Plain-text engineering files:
=====

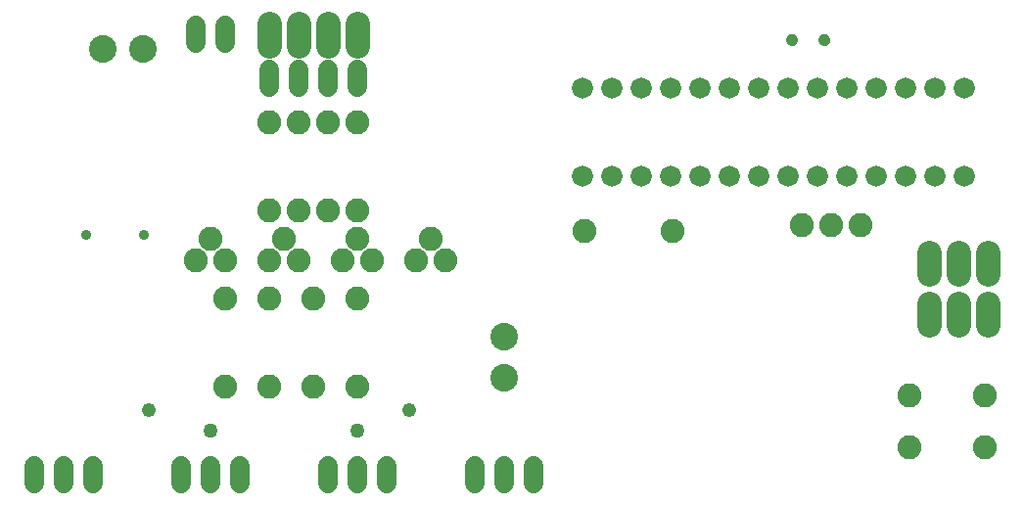
<source format=gbr>
G04 EAGLE Gerber RS-274X export*
G75*
%MOMM*%
%FSLAX34Y34*%
%LPD*%
%INSoldermask Top*%
%IPPOS*%
%AMOC8*
5,1,8,0,0,1.08239X$1,22.5*%
G01*
%ADD10C,0.894081*%
%ADD11C,0.900000*%
%ADD12C,2.387600*%
%ADD13C,1.727200*%
%ADD14C,2.082800*%
%ADD15C,2.082800*%
%ADD16C,1.828800*%
%ADD17C,1.259600*%
%ADD18C,1.209600*%

G36*
X706016Y434853D02*
X706016Y434853D01*
X706142Y434852D01*
X707153Y434991D01*
X707201Y435007D01*
X707291Y435026D01*
X708246Y435388D01*
X708289Y435414D01*
X708373Y435453D01*
X709223Y436017D01*
X709260Y436052D01*
X709332Y436109D01*
X710036Y436849D01*
X710064Y436891D01*
X710122Y436962D01*
X710643Y437840D01*
X710661Y437887D01*
X710702Y437969D01*
X711015Y438941D01*
X711022Y438991D01*
X711043Y439080D01*
X711132Y440098D01*
X711127Y440148D01*
X711128Y440239D01*
X710997Y441203D01*
X710981Y441251D01*
X710962Y441340D01*
X710620Y442251D01*
X710594Y442294D01*
X710555Y442378D01*
X710018Y443189D01*
X709983Y443225D01*
X709927Y443298D01*
X709223Y443970D01*
X709181Y443998D01*
X709110Y444056D01*
X708275Y444554D01*
X708227Y444572D01*
X708145Y444612D01*
X707220Y444912D01*
X707169Y444919D01*
X707080Y444941D01*
X706111Y445027D01*
X706064Y445023D01*
X705989Y445026D01*
X705013Y444924D01*
X704965Y444910D01*
X704875Y444894D01*
X703946Y444578D01*
X703902Y444554D01*
X703817Y444517D01*
X702982Y444003D01*
X702945Y443969D01*
X702870Y443915D01*
X702171Y443227D01*
X702141Y443186D01*
X702081Y443117D01*
X701552Y442290D01*
X701533Y442244D01*
X701489Y442163D01*
X701157Y441240D01*
X701149Y441190D01*
X701124Y441101D01*
X701006Y440127D01*
X701009Y440077D01*
X701005Y439991D01*
X701100Y438989D01*
X701114Y438940D01*
X701130Y438850D01*
X701446Y437894D01*
X701470Y437849D01*
X701506Y437765D01*
X702027Y436904D01*
X702060Y436866D01*
X702113Y436791D01*
X702813Y436067D01*
X702854Y436038D01*
X702923Y435977D01*
X703766Y435427D01*
X703812Y435407D01*
X703893Y435363D01*
X704837Y435015D01*
X704887Y435006D01*
X704975Y434981D01*
X705973Y434851D01*
X706016Y434853D01*
G37*
G36*
X734007Y434853D02*
X734007Y434853D01*
X734133Y434852D01*
X735144Y434991D01*
X735192Y435007D01*
X735282Y435026D01*
X736237Y435388D01*
X736280Y435414D01*
X736364Y435453D01*
X737214Y436017D01*
X737251Y436052D01*
X737323Y436109D01*
X738027Y436849D01*
X738055Y436891D01*
X738113Y436962D01*
X738634Y437840D01*
X738652Y437887D01*
X738693Y437969D01*
X739006Y438941D01*
X739013Y438991D01*
X739034Y439080D01*
X739123Y440098D01*
X739118Y440148D01*
X739119Y440239D01*
X738988Y441203D01*
X738972Y441251D01*
X738953Y441340D01*
X738611Y442251D01*
X738585Y442294D01*
X738546Y442378D01*
X738009Y443189D01*
X737974Y443225D01*
X737918Y443298D01*
X737214Y443970D01*
X737172Y443998D01*
X737101Y444056D01*
X736266Y444554D01*
X736218Y444572D01*
X736136Y444612D01*
X735211Y444912D01*
X735160Y444919D01*
X735071Y444941D01*
X734102Y445027D01*
X734055Y445023D01*
X733980Y445026D01*
X733004Y444924D01*
X732956Y444910D01*
X732866Y444894D01*
X731937Y444578D01*
X731893Y444554D01*
X731808Y444517D01*
X730973Y444003D01*
X730936Y443969D01*
X730861Y443915D01*
X730162Y443227D01*
X730132Y443186D01*
X730072Y443117D01*
X729543Y442290D01*
X729524Y442244D01*
X729480Y442163D01*
X729148Y441240D01*
X729140Y441190D01*
X729115Y441101D01*
X728997Y440127D01*
X729000Y440077D01*
X728996Y439991D01*
X729091Y438989D01*
X729105Y438940D01*
X729121Y438850D01*
X729437Y437894D01*
X729461Y437849D01*
X729497Y437765D01*
X730018Y436904D01*
X730051Y436866D01*
X730104Y436791D01*
X730804Y436067D01*
X730845Y436038D01*
X730914Y435977D01*
X731757Y435427D01*
X731803Y435407D01*
X731884Y435363D01*
X732828Y435015D01*
X732878Y435006D01*
X732966Y434981D01*
X733964Y434851D01*
X734007Y434853D01*
G37*
D10*
X95700Y271000D03*
D11*
X145700Y271000D03*
D12*
X457200Y183100D03*
X457200Y148100D03*
X145000Y431800D03*
X110000Y431800D03*
D13*
X101600Y71120D02*
X101600Y55880D01*
X76200Y55880D02*
X76200Y71120D01*
X50800Y71120D02*
X50800Y55880D01*
X228600Y55880D02*
X228600Y71120D01*
X203200Y71120D02*
X203200Y55880D01*
X177800Y55880D02*
X177800Y71120D01*
X482600Y71120D02*
X482600Y55880D01*
X457200Y55880D02*
X457200Y71120D01*
X431800Y71120D02*
X431800Y55880D01*
X355600Y55880D02*
X355600Y71120D01*
X330200Y71120D02*
X330200Y55880D01*
X304800Y55880D02*
X304800Y71120D01*
D14*
X215900Y215900D03*
X215900Y139700D03*
X254000Y368300D03*
X254000Y292100D03*
X190500Y249000D03*
X203200Y268050D03*
X215900Y249000D03*
X254000Y215900D03*
X254000Y139700D03*
X279400Y368300D03*
X279400Y292100D03*
X254000Y249000D03*
X266700Y268050D03*
X279400Y249000D03*
X330200Y215900D03*
X330200Y139700D03*
X330200Y368300D03*
X330200Y292100D03*
X381000Y249000D03*
X393700Y268050D03*
X406400Y249000D03*
X292100Y215900D03*
X292100Y139700D03*
X304800Y368300D03*
X304800Y292100D03*
X317500Y249000D03*
X330200Y268050D03*
X342900Y249000D03*
D13*
X330200Y398780D02*
X330200Y414020D01*
X304800Y414020D02*
X304800Y398780D01*
X279400Y398780D02*
X279400Y414020D01*
X254000Y414020D02*
X254000Y398780D01*
D15*
X330200Y435102D02*
X330200Y453898D01*
X304800Y453898D02*
X304800Y435102D01*
X279400Y435102D02*
X279400Y453898D01*
X254000Y453898D02*
X254000Y435102D01*
D13*
X215900Y436880D02*
X215900Y452120D01*
X190500Y452120D02*
X190500Y436880D01*
D16*
X524900Y321900D03*
X550300Y321900D03*
X575700Y321900D03*
X601100Y321900D03*
X626500Y321900D03*
X651900Y321900D03*
X677300Y321900D03*
X702700Y321900D03*
X728100Y321900D03*
X753500Y321900D03*
X778900Y321900D03*
X804300Y321900D03*
X829700Y321900D03*
X855100Y321900D03*
X855100Y398100D03*
X829700Y398100D03*
X804300Y398100D03*
X778900Y398100D03*
X753500Y398100D03*
X728100Y398100D03*
X702700Y398100D03*
X677300Y398100D03*
X651900Y398100D03*
X626500Y398100D03*
X601100Y398100D03*
X575700Y398100D03*
X550300Y398100D03*
X524900Y398100D03*
D14*
X526900Y275000D03*
X603100Y275000D03*
X807488Y132606D03*
X872512Y132606D03*
X807488Y87394D03*
X872512Y87394D03*
D15*
X824600Y193504D02*
X824600Y212300D01*
X824600Y237700D02*
X824600Y256496D01*
X850000Y212300D02*
X850000Y193504D01*
X850000Y237700D02*
X850000Y256496D01*
X875400Y212300D02*
X875400Y193504D01*
X875400Y237700D02*
X875400Y256496D01*
D14*
X740000Y280000D03*
X714600Y280000D03*
X765400Y280000D03*
D17*
X203200Y101600D03*
X330200Y101600D03*
D18*
X375000Y120000D03*
X150000Y120000D03*
M02*

</source>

=====

» **Problem statement**
All that is wanted is a faithful reproduction of the line above with "X737974Y443225D01*", the line with "X254000Y292100D03*", and every line in between.

» **Reply**
X737974Y443225D01*
X737918Y443298D01*
X737214Y443970D01*
X737172Y443998D01*
X737101Y444056D01*
X736266Y444554D01*
X736218Y444572D01*
X736136Y444612D01*
X735211Y444912D01*
X735160Y444919D01*
X735071Y444941D01*
X734102Y445027D01*
X734055Y445023D01*
X733980Y445026D01*
X733004Y444924D01*
X732956Y444910D01*
X732866Y444894D01*
X731937Y444578D01*
X731893Y444554D01*
X731808Y444517D01*
X730973Y444003D01*
X730936Y443969D01*
X730861Y443915D01*
X730162Y443227D01*
X730132Y443186D01*
X730072Y443117D01*
X729543Y442290D01*
X729524Y442244D01*
X729480Y442163D01*
X729148Y441240D01*
X729140Y441190D01*
X729115Y441101D01*
X728997Y440127D01*
X729000Y440077D01*
X728996Y439991D01*
X729091Y438989D01*
X729105Y438940D01*
X729121Y438850D01*
X729437Y437894D01*
X729461Y437849D01*
X729497Y437765D01*
X730018Y436904D01*
X730051Y436866D01*
X730104Y436791D01*
X730804Y436067D01*
X730845Y436038D01*
X730914Y435977D01*
X731757Y435427D01*
X731803Y435407D01*
X731884Y435363D01*
X732828Y435015D01*
X732878Y435006D01*
X732966Y434981D01*
X733964Y434851D01*
X734007Y434853D01*
G37*
D10*
X95700Y271000D03*
D11*
X145700Y271000D03*
D12*
X457200Y183100D03*
X457200Y148100D03*
X145000Y431800D03*
X110000Y431800D03*
D13*
X101600Y71120D02*
X101600Y55880D01*
X76200Y55880D02*
X76200Y71120D01*
X50800Y71120D02*
X50800Y55880D01*
X228600Y55880D02*
X228600Y71120D01*
X203200Y71120D02*
X203200Y55880D01*
X177800Y55880D02*
X177800Y71120D01*
X482600Y71120D02*
X482600Y55880D01*
X457200Y55880D02*
X457200Y71120D01*
X431800Y71120D02*
X431800Y55880D01*
X355600Y55880D02*
X355600Y71120D01*
X330200Y71120D02*
X330200Y55880D01*
X304800Y55880D02*
X304800Y71120D01*
D14*
X215900Y215900D03*
X215900Y139700D03*
X254000Y368300D03*
X254000Y292100D03*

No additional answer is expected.